De cualquier manera, ni la clase social o la firmeza ideológica se salvan de la ``comiditis''. Levenstein cita a un organizador de cooperativas de la Nueva Izquierda en Oshkosh, Wisconsin, que, tres décadas después, preguntaba: ¿Están hartos de comer basura, y además cara? ¿Están cansados de repasar las listas de químicos y conservadores de todos los productos que adquieren? Si saben de lo que estoy hablando es porque compran en supermercados. Tanto la United Fruit como sus competidores han entendido la máxima materialista elemental de que somos lo que comemos.

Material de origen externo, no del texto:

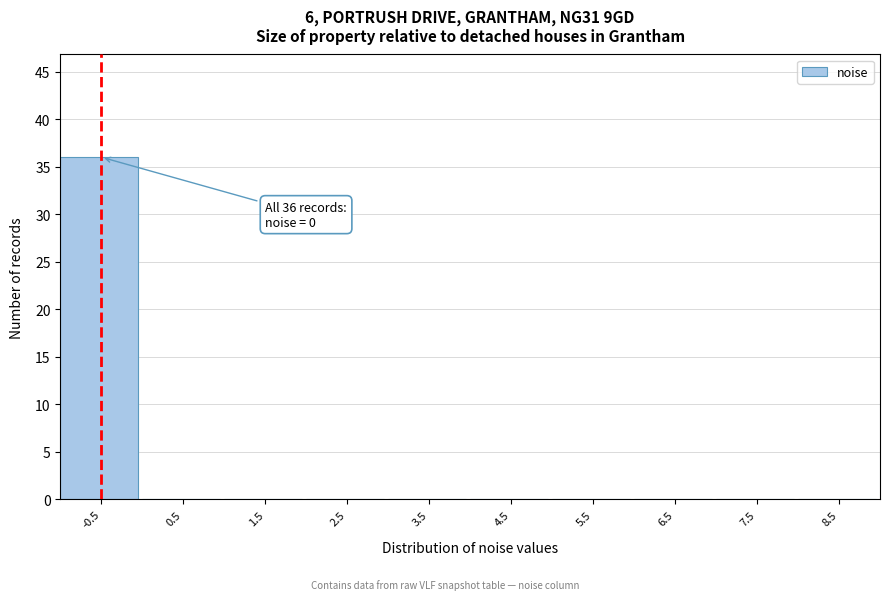

Reading left to right, what are all the values shown in this chart?

-0.5=36	0.5=0	1.5=0	2.5=0	3.5=0	4.5=0	5.5=0	6.5=0	7.5=0	8.5=0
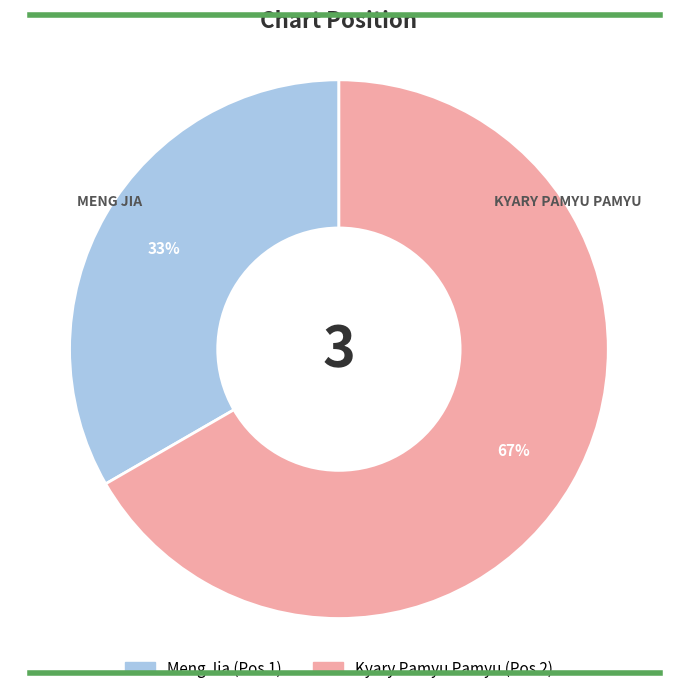

Is it true that Kyary Pamyu Pamyu is 67% of the pie?

True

¿Pero entonces, dónde quedan los consumidores de los productos actuales de la ingeniería genética? A Levenstein le preocupa que los ``descubrimientos'' recientes sobre el colesterol y temas relacionados hagan que su libro sea anticuado cuando aún está en las librerías. Está demasiado bien escrito y fundamentado históricamente como para que ese sea su destino, sin embargo, tal como su autor lo temía, no me proporciona la suficiente información como para dilucidar los encabezados actuales sobre las nuevas variedades de superjitomates, aparentemente, de mejor sabor. Tampoco menciona al gran impulsor de la rotación de cultivos, Trofim Lysenko. Sus teorías sobre la verdura y fruta del futuro fueron, en cierto momento, muy discutidas por los expertos cuya necesidad de olvidar no debió ser solapada por el cronista.

Así como los extranjeros alguna vez llegaron a Estados Unidos para comer bien o, por lo menos, lo suficiente, la actual profusión de comida étnica y sus derivados permite que los norteamericanos disfruten de lo mejor y lo más sano, eligiendo a la carta cualquier platillo de comida internacional. (Mientras tanto, claro está, aquéllos que vienen de mal comer en regímenes de escasez, ahora se atiborran bajo los arcos dorados de los McDonald's.) Recientemente, el New York Times publicó una fascinante polémica epistolar sobre si cualquier cosa producida en serie y envuelta podía ser considerada un bagel. Levenstein proporciona los antecedentes y la siguiente cita da muestra de su sagacidad:

``Los bagels salieron de los guetos judíos de las grandes ciudades en busca de un nicho en el mercado de masas. Normalmente, eran hechos a mano para obtener un centro de buen tamaño, hervidos y después horneados -ambos procesos sumamente laboriosos. Posteriormente, se encontró la manera de hacerlos a máquina, extrayendo la masa bajo presión y en vez de hervirse, se comenzaron a cocer al vapor. Los agujeros se eliminaron para facilitar la elaboración de pizzabagels o sándwiches y se aligeraron considerablemente para apelar a los gustos de la mayoría. El producto final no parecía, ni se sentía o sabía como un bagel tradicional -crujiente por fuera y suave por dentro-, pero siguió siendo, por motivos a reflexionar por los filósofos, un bagel.''

Pues bien, me veo tentado a afirmar que a eso se expone uno al vivir en un melting pot. Levenstein se ha dedicado a pensar por nuestras interioridadades (muestra a la Betty Crocker de mi infancia como un producto artificial) y confío en que nadie que escriba como él tenga que cenar nunca solo.